Page 1 of 1

Can we enable RCP in a Dataware Environment or not ?

Posted: Mon Dec 22, 2014 10:32 am
by dgokulakrishnan
Dear All -

Its a general question.

We are developing a Dataware house environment by using Data stage-Linux-Netezza.

Most of the times our source would be "views" and without transformations the data would be mapped into Target Tables.

There are few transformations, but we are handling in the Netezza "View" itself.

So plan to create a common Data stage JOB and pass the following as the parameters.

1) Source View Name
2) Source DB Name
3) Target Table Name
4) Target DB Name

We plan to use the common JOB to load around 50 tables.

Just wanted to know whether is it good practice to enable the RCP in the Data ware House environment which is scheduled to run daily.

Please share your valuable thoughts.

Posted: Mon Dec 22, 2014 10:39 am
by chulett
Your "without much transformation" statement is worrisome. If you had said "without any transformations" then I would agree that RCP would be the way to go.

Posted: Mon Dec 22, 2014 10:48 am
by dgokulakrishnan
Thanks Craig. And I have modified the original post.

Posted: Tue Dec 23, 2014 2:14 pm
by cppwiz
DataStage is for building transformations. If you are only using it as a table copy tool, then it will work but you are using the wrong tool for the task. RCP will add some minor overhead, but it shouldn't be noticeable.

Can you pound in a nail with a screwdriver? Yes, but I recommend a hammer.

Can you get a screw into a piece of wood with a hammer? Yes, but I recommend a screwdriver.

Can you use DataStage as a copy/replication tool? Yes, but I recommend a bulk copy utility (nzload) or InfoSphere CDC.

Posted: Wed Dec 24, 2014 4:47 am
by priyadarshikunal
Yes you can use RCP if the transformations are already taken care of in netezza views.

On the other note I do like the comment of cppwiz.

Posted: Wed Dec 24, 2014 7:07 am
by qt_ky
Speaking of using the correct tool for the data movement job, have you all tried InfoSphere Data Click?

It provides the user self-service data provisioning through a simple web based interface. The admin has to setup what the user is allowed to move, including limits, if desired.

Data Click generates and executes the DataStage jobs. Whether or not such jobs use RCP, you may choose to investigate (or not)...

Data Click is included in the newer versions of Information Server 9.x and 11.x, although I am not sure which edition(s). Maybe you will end up recommending it!

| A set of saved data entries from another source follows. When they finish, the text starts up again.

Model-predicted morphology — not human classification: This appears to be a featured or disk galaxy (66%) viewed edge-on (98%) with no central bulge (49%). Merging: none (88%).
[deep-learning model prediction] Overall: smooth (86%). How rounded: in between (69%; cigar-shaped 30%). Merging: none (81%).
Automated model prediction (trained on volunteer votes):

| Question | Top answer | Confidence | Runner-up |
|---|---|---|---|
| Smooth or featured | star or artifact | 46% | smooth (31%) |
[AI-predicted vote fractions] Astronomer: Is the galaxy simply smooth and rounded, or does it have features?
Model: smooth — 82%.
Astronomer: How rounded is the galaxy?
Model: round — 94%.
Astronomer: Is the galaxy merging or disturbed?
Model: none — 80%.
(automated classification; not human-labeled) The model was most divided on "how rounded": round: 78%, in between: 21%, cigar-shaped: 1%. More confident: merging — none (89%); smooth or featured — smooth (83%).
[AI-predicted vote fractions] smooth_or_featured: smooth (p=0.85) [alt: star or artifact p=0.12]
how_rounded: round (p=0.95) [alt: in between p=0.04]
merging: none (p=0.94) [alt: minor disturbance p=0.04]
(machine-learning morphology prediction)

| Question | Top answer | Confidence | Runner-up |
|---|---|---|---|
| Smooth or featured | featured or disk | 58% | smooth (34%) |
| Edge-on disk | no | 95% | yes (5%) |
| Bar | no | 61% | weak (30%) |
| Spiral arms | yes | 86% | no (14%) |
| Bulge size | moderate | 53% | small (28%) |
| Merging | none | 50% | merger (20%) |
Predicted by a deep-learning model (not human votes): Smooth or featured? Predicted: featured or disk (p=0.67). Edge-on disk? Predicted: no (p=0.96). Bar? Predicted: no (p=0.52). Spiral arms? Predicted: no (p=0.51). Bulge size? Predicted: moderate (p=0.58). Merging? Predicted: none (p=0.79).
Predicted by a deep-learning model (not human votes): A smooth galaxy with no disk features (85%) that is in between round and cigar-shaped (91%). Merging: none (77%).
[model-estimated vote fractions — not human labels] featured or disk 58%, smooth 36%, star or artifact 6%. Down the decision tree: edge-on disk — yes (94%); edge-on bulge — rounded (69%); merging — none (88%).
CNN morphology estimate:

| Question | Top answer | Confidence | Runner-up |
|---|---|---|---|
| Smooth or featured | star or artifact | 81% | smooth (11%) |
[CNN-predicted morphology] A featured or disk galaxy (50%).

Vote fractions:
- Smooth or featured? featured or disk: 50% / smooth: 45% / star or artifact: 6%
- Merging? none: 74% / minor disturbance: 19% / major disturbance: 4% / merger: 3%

In a Data Warehouse environment, you could setup Data Click to allow a power user to provision their own data marts on demand, as subsets of the data warehouse.

Posted: Wed Dec 24, 2014 8:25 am
by chulett
And just to be anal, being in a "Data Warehouse environment" really isn't a consideration here. Regardless of environment, if the restrictions that RCP put on your processing don't rule it out you can certainly use it for data movement.

Posted: Wed Dec 24, 2014 8:46 am
by rschirm
From what you are describing RCP will work just fine. Performance will not be an issue as there is no additional overhead unless your target does not have all of the same column names. The only impact that you will have would be if you are utilizing Metadata Workbench as the RCP is not seen in the lineage.

Posted: Thu Dec 25, 2014 10:27 am
by eostic
Unless you are using 11.3, where rcp is fully sipported in lineage.

DataStage with rcp is great for buikding a single Job that can perform a vast amount of table to table moves....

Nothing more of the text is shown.